I sense the "new resolve" already beginning to slip in conflicting and confusing media reports concerning Mr. Kohler's next meeting of the Parties. Some reports suggest that Kohler still plans to convene all the Parties in Berlin in March. Other reports indicate that Kohler now only intends to invite Morocco and the Polisario Front to the next meeting. That would be a major step back from the "progress" of the last meeting in Geneva in December whose signal achievement was Kohler's success in getting Algeria to the table for the very first time. Other troubling reports also suggest that Kohler plans to shift attention in the next round of meetings away from the need for compromise and realism to resolve the core political issue and back to a discussion of confidence building measure in an effort to bring the Parties closer together. That would represent another step back in the process. If true, Kohler might want to consult with former Personal Envoy Chris Ross who made this approach the center piece of his strategy to no avail.

Given the current serious domestic political turmoil, has Algeria decided to step back again on the Western Sahara and boycott a new round of discussions? Is that acceptable to the Security Council? Will Morocco agree to a meeting in Berlin with only Polisario participation? If Morocco refuses, what does that do to the new resolve? Will Washington continue to threaten to withdraw its support for the UN process if progress cannot be demonstrated quickly? Can any real progress be achieved by once again retreating from the core political issue?
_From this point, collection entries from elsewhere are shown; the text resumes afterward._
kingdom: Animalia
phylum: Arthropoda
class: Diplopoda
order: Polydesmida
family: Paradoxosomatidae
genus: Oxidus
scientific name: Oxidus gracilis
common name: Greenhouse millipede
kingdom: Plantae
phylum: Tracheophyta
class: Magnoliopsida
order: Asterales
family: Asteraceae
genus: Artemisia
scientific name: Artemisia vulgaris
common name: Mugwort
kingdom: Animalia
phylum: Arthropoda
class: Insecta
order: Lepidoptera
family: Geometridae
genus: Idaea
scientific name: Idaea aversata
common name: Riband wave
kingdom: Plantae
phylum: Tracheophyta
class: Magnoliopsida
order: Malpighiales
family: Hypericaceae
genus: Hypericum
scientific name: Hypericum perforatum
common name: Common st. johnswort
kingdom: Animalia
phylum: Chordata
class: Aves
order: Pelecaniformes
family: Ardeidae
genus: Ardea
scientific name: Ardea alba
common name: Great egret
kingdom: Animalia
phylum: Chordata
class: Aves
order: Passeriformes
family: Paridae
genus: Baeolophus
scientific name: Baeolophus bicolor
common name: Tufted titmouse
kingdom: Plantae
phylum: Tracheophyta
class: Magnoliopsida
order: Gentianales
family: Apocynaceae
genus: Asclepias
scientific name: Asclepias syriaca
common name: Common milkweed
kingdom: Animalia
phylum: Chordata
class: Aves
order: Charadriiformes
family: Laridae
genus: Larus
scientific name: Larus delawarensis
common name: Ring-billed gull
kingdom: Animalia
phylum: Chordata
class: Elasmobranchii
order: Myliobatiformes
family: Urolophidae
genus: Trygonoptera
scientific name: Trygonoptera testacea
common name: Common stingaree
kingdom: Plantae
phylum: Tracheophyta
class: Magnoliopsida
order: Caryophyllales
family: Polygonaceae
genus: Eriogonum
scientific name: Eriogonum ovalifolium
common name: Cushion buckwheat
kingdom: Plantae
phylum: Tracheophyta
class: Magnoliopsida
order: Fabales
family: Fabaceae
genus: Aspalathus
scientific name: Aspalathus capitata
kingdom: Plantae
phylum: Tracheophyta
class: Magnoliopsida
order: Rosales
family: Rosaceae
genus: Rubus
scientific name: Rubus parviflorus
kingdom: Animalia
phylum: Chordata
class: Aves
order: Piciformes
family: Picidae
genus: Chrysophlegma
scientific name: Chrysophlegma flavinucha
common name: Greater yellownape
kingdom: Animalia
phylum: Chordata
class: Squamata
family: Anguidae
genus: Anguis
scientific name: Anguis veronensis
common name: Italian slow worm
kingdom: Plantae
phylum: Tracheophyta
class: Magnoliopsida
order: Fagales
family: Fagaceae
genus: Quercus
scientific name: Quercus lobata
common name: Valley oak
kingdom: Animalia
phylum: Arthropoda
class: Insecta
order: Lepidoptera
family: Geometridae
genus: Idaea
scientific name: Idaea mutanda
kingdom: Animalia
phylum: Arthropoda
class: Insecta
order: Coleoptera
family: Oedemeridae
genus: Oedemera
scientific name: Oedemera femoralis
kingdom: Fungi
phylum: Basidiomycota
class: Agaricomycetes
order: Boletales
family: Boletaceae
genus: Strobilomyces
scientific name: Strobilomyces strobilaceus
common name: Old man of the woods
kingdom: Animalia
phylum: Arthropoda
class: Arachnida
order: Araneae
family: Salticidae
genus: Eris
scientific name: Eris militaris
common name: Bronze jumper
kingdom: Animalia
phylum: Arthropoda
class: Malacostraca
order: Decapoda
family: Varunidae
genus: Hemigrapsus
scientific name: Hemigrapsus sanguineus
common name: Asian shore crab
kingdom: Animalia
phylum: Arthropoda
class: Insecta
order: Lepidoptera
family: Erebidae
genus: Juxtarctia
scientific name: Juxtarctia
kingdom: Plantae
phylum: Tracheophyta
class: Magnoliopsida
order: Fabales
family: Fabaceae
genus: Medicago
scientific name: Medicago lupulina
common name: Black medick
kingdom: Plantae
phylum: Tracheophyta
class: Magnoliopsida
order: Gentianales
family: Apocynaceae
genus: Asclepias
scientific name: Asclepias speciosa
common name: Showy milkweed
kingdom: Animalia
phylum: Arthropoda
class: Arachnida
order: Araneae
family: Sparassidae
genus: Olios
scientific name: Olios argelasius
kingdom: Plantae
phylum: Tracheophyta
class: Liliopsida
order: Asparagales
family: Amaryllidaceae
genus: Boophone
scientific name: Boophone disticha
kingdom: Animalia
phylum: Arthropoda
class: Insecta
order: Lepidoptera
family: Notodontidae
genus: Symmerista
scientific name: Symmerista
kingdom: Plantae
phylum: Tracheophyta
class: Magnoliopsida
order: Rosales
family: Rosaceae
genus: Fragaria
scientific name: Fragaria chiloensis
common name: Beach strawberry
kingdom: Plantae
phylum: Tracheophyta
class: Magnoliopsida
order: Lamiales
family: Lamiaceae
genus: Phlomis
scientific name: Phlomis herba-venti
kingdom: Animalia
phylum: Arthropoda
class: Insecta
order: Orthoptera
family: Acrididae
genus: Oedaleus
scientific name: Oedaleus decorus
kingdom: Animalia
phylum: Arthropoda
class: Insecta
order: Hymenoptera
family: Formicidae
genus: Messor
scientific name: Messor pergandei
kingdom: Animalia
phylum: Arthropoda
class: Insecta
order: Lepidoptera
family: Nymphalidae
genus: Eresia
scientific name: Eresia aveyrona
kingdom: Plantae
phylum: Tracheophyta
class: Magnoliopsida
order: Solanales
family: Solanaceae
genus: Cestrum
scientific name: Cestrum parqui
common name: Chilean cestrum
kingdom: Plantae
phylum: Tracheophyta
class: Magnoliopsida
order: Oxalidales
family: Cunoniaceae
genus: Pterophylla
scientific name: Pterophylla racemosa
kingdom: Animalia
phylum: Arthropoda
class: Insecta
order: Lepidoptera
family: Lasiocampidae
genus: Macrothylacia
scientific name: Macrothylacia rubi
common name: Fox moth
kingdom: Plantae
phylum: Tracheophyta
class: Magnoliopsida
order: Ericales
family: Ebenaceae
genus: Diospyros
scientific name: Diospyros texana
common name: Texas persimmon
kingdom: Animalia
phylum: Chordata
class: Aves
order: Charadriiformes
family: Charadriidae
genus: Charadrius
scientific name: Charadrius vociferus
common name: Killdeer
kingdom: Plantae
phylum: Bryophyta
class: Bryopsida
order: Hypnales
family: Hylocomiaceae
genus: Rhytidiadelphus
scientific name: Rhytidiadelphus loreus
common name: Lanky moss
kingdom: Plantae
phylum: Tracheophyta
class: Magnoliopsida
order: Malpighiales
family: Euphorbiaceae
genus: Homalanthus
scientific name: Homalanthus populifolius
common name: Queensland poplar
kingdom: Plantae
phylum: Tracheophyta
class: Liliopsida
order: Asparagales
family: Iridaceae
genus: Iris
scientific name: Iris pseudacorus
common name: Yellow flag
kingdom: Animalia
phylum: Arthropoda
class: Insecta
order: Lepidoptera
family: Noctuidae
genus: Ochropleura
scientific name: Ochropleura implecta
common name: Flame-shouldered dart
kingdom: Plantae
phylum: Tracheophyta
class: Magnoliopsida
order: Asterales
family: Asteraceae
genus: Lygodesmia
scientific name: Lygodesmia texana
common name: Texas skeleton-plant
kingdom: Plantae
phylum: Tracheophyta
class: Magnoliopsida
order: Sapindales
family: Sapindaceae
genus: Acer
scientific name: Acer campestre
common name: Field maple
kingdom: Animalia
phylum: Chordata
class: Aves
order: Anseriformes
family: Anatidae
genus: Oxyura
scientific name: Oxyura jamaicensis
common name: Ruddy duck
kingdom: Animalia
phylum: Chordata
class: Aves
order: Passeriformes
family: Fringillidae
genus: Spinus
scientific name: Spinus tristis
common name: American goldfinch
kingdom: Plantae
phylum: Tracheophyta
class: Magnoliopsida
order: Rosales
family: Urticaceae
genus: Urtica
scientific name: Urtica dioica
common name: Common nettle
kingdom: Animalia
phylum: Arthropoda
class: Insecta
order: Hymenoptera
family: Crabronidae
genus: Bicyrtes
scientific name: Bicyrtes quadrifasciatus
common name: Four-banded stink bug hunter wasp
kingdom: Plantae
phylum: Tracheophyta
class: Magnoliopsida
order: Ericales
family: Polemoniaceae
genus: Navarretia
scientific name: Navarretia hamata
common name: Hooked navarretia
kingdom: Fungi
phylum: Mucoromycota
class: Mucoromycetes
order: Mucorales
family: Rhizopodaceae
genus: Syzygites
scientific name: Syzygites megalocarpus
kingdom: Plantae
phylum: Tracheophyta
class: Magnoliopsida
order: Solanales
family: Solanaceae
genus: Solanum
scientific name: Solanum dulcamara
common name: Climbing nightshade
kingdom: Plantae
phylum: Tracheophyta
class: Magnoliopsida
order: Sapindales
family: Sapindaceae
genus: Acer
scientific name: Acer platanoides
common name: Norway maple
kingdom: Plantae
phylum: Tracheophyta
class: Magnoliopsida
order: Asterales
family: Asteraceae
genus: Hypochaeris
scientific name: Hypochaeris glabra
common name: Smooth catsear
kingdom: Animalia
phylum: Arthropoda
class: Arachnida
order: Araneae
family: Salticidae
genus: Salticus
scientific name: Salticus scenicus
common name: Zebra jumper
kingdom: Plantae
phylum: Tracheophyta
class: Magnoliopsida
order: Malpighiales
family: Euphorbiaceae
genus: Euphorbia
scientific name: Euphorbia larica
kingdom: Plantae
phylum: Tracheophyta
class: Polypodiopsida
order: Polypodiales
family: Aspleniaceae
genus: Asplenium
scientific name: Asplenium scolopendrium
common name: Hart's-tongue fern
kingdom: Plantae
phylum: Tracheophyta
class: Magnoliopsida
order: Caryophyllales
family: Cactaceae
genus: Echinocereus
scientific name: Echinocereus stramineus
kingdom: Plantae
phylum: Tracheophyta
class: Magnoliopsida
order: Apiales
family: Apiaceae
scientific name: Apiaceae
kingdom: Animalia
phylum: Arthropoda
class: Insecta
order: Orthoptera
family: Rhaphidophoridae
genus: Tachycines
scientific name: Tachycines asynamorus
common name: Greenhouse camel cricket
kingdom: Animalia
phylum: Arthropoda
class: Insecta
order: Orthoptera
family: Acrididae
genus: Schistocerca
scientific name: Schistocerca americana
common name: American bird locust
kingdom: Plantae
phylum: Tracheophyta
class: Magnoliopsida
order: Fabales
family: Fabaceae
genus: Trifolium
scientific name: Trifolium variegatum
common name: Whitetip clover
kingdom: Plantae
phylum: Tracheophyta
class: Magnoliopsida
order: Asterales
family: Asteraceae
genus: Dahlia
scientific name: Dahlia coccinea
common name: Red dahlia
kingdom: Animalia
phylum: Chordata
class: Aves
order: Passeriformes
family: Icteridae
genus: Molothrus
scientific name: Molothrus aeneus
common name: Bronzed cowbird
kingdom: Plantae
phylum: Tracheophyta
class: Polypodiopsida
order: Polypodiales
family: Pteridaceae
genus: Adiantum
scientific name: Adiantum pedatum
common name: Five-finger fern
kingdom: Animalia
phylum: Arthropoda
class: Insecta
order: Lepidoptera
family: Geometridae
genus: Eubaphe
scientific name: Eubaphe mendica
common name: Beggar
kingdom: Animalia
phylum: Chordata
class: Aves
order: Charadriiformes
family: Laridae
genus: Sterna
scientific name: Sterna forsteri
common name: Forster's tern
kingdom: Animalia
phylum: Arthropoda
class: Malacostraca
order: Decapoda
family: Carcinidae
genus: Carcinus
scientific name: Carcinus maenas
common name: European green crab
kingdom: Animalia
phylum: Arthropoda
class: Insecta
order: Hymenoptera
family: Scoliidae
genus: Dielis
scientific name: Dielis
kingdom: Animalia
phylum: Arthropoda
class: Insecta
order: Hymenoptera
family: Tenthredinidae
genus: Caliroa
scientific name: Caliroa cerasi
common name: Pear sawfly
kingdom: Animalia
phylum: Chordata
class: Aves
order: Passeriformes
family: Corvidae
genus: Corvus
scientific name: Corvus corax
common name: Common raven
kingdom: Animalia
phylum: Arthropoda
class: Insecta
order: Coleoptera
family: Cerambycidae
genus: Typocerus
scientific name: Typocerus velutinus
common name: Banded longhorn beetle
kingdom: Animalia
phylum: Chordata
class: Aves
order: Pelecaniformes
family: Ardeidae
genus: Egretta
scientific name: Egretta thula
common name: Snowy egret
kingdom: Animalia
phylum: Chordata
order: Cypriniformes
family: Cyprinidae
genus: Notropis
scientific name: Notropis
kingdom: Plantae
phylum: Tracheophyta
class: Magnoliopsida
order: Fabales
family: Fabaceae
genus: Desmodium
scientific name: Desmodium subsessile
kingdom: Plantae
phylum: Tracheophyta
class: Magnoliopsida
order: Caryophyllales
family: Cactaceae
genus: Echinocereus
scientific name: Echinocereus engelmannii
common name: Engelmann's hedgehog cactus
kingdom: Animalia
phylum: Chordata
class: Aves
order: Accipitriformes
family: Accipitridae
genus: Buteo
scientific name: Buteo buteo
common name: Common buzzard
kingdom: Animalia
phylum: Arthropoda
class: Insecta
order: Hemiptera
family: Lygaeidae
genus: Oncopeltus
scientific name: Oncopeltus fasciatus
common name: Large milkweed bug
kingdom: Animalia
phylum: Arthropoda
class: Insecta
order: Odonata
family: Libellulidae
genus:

History argues that there will never be a convenient moment to move the Western Sahara issue forward. The stars will never be perfectly aligned. What is necessary to make real progress on the core political issue today is the same as it has ever been. The powers-that-be on the Security Council, both collectively and individually, need to decide on a path forward and make clear to the Parties their need to cooperate. Talk of the need for compromise and realism in UN reports to the Security Council must be backed up with a new resolve in the Security Council itself to define the parameters of a "mutually acceptable political solution" and ensure that the Parties, all of the Parties, whatever their domestic political circumstances, understand that those parameters represent the only way forward.